▶ _Work item_
Repeat exactly every line that comes at or after the line containing "445 467 101.30", through the end of the entries below.

*** Data excerpts Section Begins ***

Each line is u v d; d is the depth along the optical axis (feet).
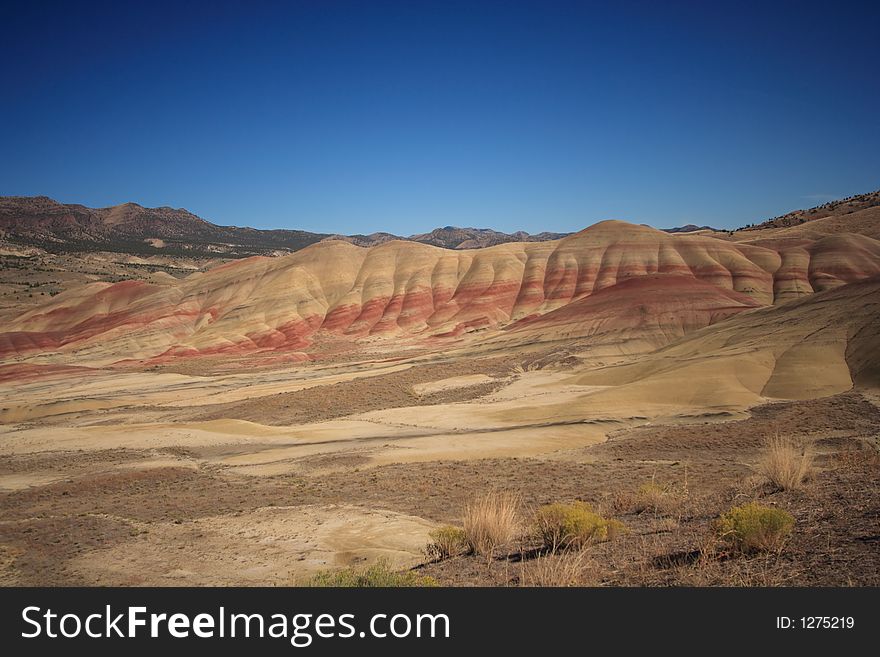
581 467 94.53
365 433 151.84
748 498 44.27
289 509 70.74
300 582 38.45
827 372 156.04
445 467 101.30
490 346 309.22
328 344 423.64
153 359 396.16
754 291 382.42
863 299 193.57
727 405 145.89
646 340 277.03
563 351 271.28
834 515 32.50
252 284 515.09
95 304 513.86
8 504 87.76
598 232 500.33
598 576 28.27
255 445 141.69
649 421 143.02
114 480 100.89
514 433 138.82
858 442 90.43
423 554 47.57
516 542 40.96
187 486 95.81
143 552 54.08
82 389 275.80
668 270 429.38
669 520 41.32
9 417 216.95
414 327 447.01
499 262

*** Data excerpts Section Ends ***

▶ _Written solution_
445 467 101.30
490 346 309.22
328 344 423.64
153 359 396.16
754 291 382.42
863 299 193.57
727 405 145.89
646 340 277.03
563 351 271.28
834 515 32.50
252 284 515.09
95 304 513.86
8 504 87.76
598 232 500.33
598 576 28.27
255 445 141.69
649 421 143.02
114 480 100.89
514 433 138.82
858 442 90.43
423 554 47.57
516 542 40.96
187 486 95.81
143 552 54.08
82 389 275.80
668 270 429.38
669 520 41.32
9 417 216.95
414 327 447.01
499 262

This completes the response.